[Items from a data source]

■ ■ ■

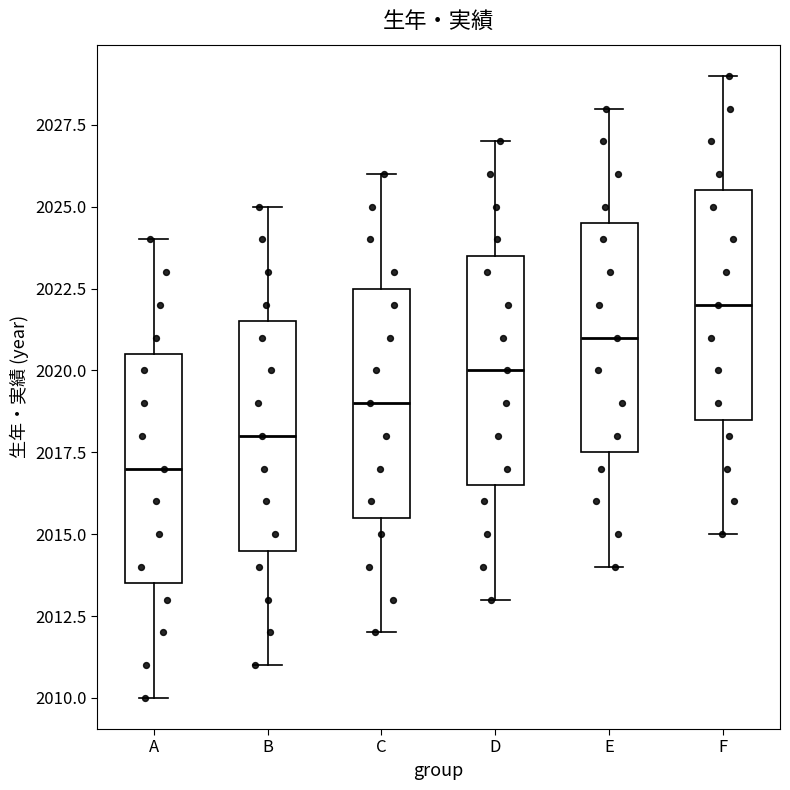

Reading left to right, read every box against the y-axis: the position of its median line, the range the box covers, and the ends of its whiskers. The values are not printed on the chart, so give them approximately, as read against the axis.

A: median 2017.0, box 2013.5 to 2020.5, whiskers 2010.0 to 2024.0
B: median 2018.0, box 2014.5 to 2021.5, whiskers 2011.0 to 2025.0
C: median 2019.0, box 2015.5 to 2022.5, whiskers 2012.0 to 2026.0
D: median 2020.0, box 2016.5 to 2023.5, whiskers 2013.0 to 2027.0
E: median 2021.0, box 2017.5 to 2024.5, whiskers 2014.0 to 2028.0
F: median 2022.0, box 2018.5 to 2025.5, whiskers 2015.0 to 2029.0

■ ■ ■

» **Exercise description**
Please edit the records by changing "y-axis" to "vertical axis" and leaving everything else as it is. Omit the pictures from your answer.

» **Written answer**
Reading left to right, read every box against the vertical axis: the position of its median line, the range the box covers, and the ends of its whiskers. The values are not printed on the chart, so give them approximately, as read against the axis.

A: median 2017.0, box 2013.5 to 2020.5, whiskers 2010.0 to 2024.0
B: median 2018.0, box 2014.5 to 2021.5, whiskers 2011.0 to 2025.0
C: median 2019.0, box 2015.5 to 2022.5, whiskers 2012.0 to 2026.0
D: median 2020.0, box 2016.5 to 2023.5, whiskers 2013.0 to 2027.0
E: median 2021.0, box 2017.5 to 2024.5, whiskers 2014.0 to 2028.0
F: median 2022.0, box 2018.5 to 2025.5, whiskers 2015.0 to 2029.0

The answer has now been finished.